I've been given to much reflectivity and introspection in times of quiet. In my mind, I talk to myself - I think perhaps it's to do with being a writer. I believe that writing should not be forced. How else can you achieve that fluidity of language if these words are not ones that appear in your mind, like a whispered secret? Phrases, half-invented, half remembered, and who knows which is which.
These thoughts drift through my consciousness. It is one of those days you're alone in the world, but you don't really need anyone to be with you. Breakfast alone, and a short walk across the bridge, experiencing one of my favourite sensations - the wind caressing my hair like a gentle lover.
There are many things I think about - but very little makes its way to the rest of the world. Once past, they seldom re-emerge in exactly the same form. Try catching a breeze. I try to scribe the thoughts, but then... it just becomes forced again, as this passage is rapidly becoming.
Anyway.
An inner monologue, you understand, is not like one of those times you're worried and your thoughts flit around like so many moths about a candle flame, admiring and courting death. Nebulous, insubstantial, repetitive, consumed by fire and destroyed.
It's more like a conversation with an invisible audience - vestiges of my adolescent egotism.

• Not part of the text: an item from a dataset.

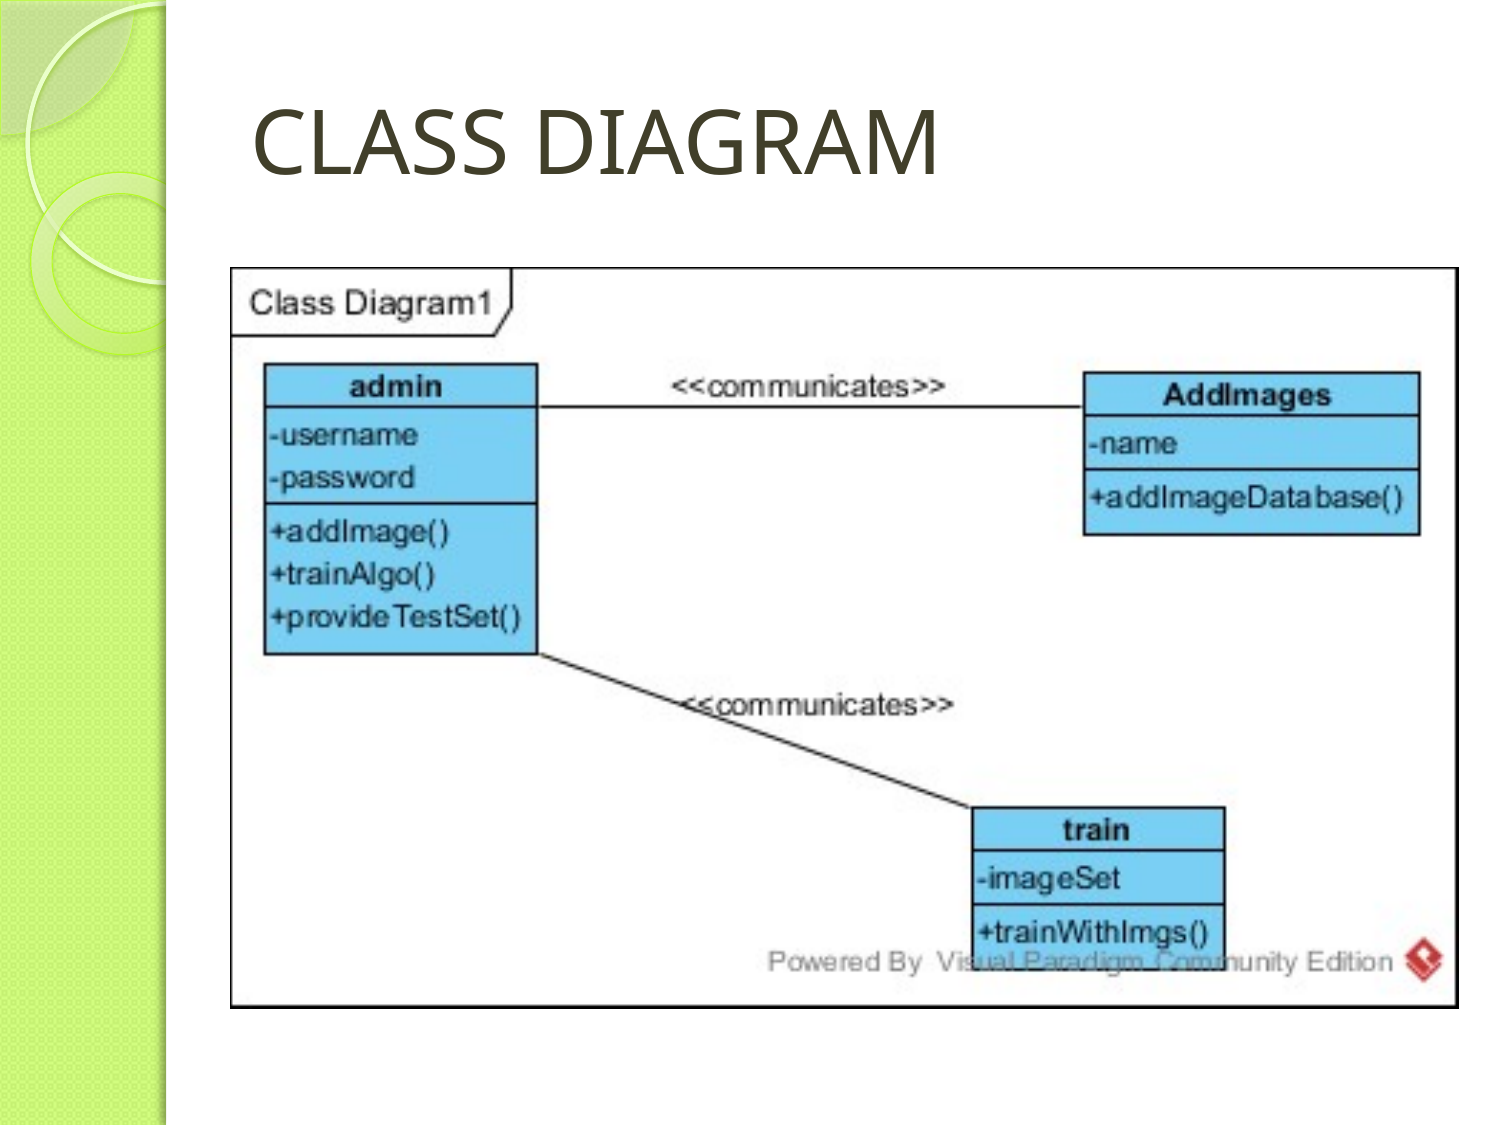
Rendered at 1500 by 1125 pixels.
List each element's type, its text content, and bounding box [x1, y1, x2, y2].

picture [229, 266, 1459, 1010]
title CLASS DIAGRAM [235, 45, 1466, 233]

It is a conscious effort at making sensible sentences. But like a conversation, the moment it runs through my mind, it is gone, lost to the world in a puff of warm breath, except there isn't even a receiver to remember my message.

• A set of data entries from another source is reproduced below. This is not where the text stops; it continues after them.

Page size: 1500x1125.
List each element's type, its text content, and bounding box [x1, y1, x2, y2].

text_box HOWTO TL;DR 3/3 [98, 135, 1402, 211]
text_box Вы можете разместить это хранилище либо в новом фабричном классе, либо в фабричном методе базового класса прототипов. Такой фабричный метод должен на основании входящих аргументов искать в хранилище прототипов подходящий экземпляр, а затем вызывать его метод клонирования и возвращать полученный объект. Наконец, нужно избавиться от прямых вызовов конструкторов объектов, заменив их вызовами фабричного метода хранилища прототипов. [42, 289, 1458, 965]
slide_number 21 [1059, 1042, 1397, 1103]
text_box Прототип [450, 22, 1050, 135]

There's a wistful quality about losing your thoughts or trying to re-express them in shoddy construction of words. The purity is lost, the poetic nature is lost and the words no longer delight as they should in my mind.

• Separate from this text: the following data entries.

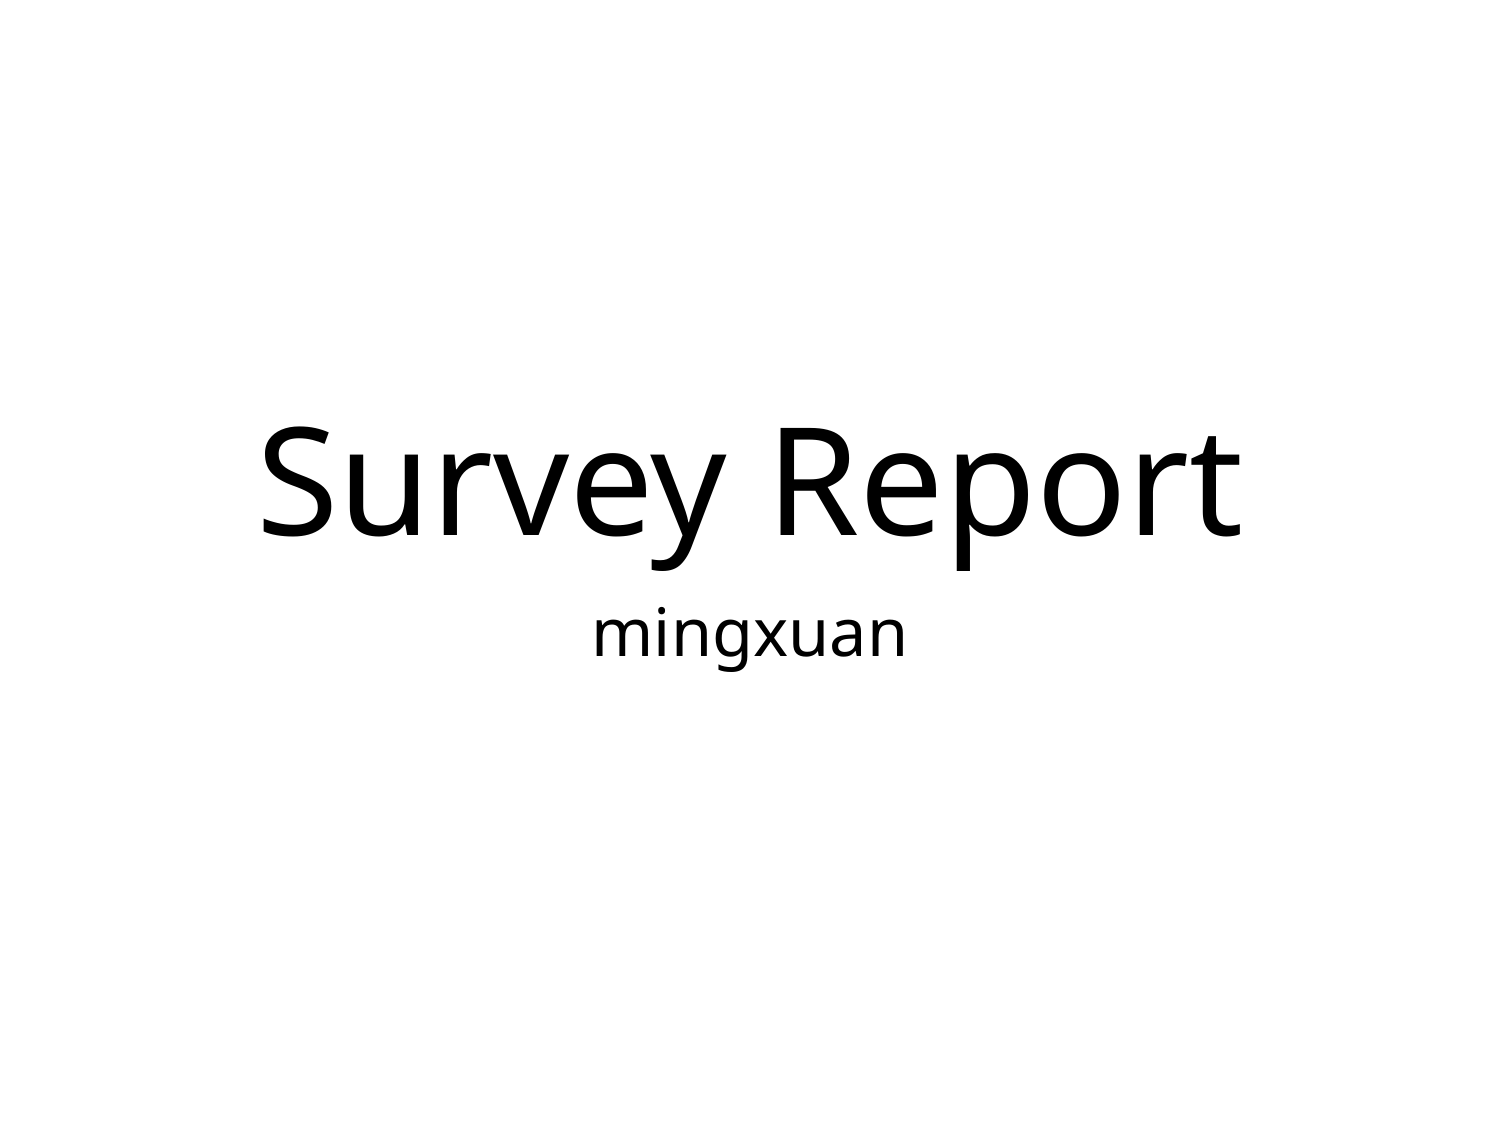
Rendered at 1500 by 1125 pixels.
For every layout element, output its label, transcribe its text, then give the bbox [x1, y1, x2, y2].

title Survey Report [112, 184, 1388, 576]
subtitle mingxuan [187, 590, 1313, 863]
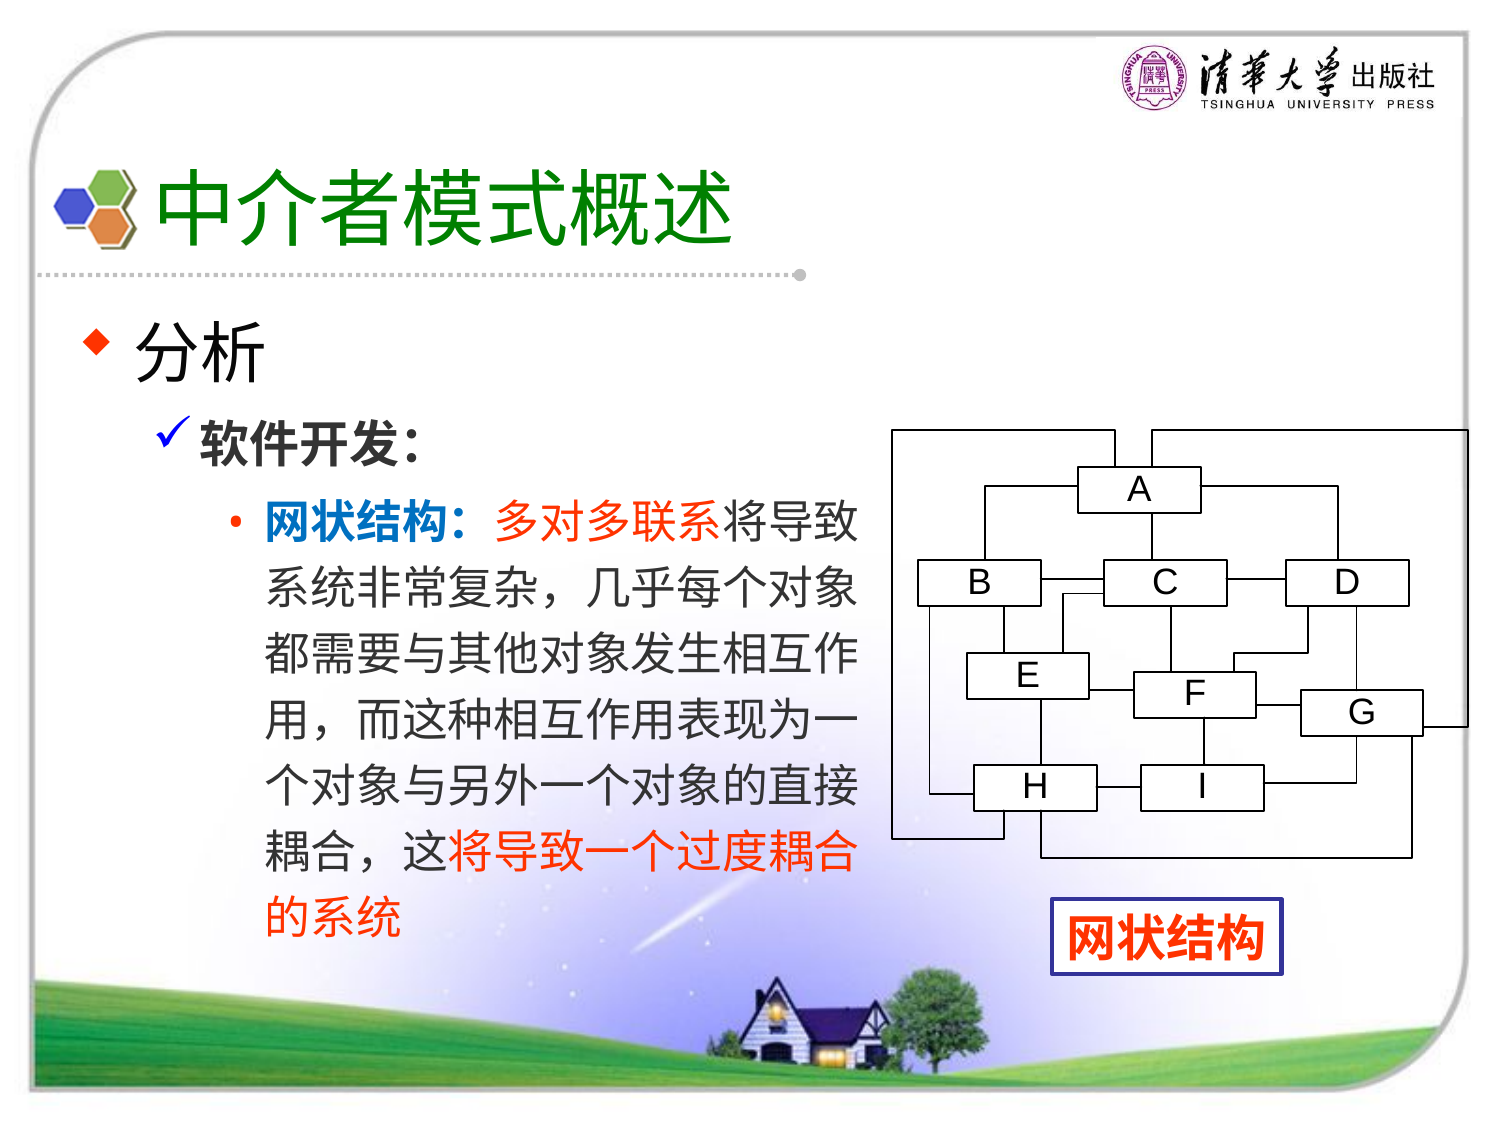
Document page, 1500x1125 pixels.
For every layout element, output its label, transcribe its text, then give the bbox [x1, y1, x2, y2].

list 分析 软件开发： 网状结构：多对多联系将导致系统非常复杂，几乎每个对象都需要与其他对象发生相互作用，而这种相互作用表现为一个对象与另外一个对象的直接耦合，这将导致一个过度耦合的系统 [62, 287, 888, 1038]
title 中介者模式概述 [137, 149, 1175, 263]
text_box [0, 1, 1500, 75]
picture [0, 75, 1500, 1125]
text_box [887, 424, 1474, 863]
text_box 网状结构 [1050, 897, 1284, 976]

My dream... my wish to have the ability to capture the attention of the audience, to have them rapt, just doesn't translate here. It can't.
Thus is the eternal struggle of the artist to share his view of the world with others. We are but gifted with meagre talent, insufficient to express the magnitude of feeling, of encompassing thought. Our delight goes unshared.
If only there were a way to press heart to heart, soul to soul and say: "This is what I think. This is what I feel. Now understand."
4 Comments:
the best conversation occurs when no words need to be said.
A compact conversation that involves making faces and body language...
believe it or not thats not what i meant...
Believe it or not, I was being facetious. As usual.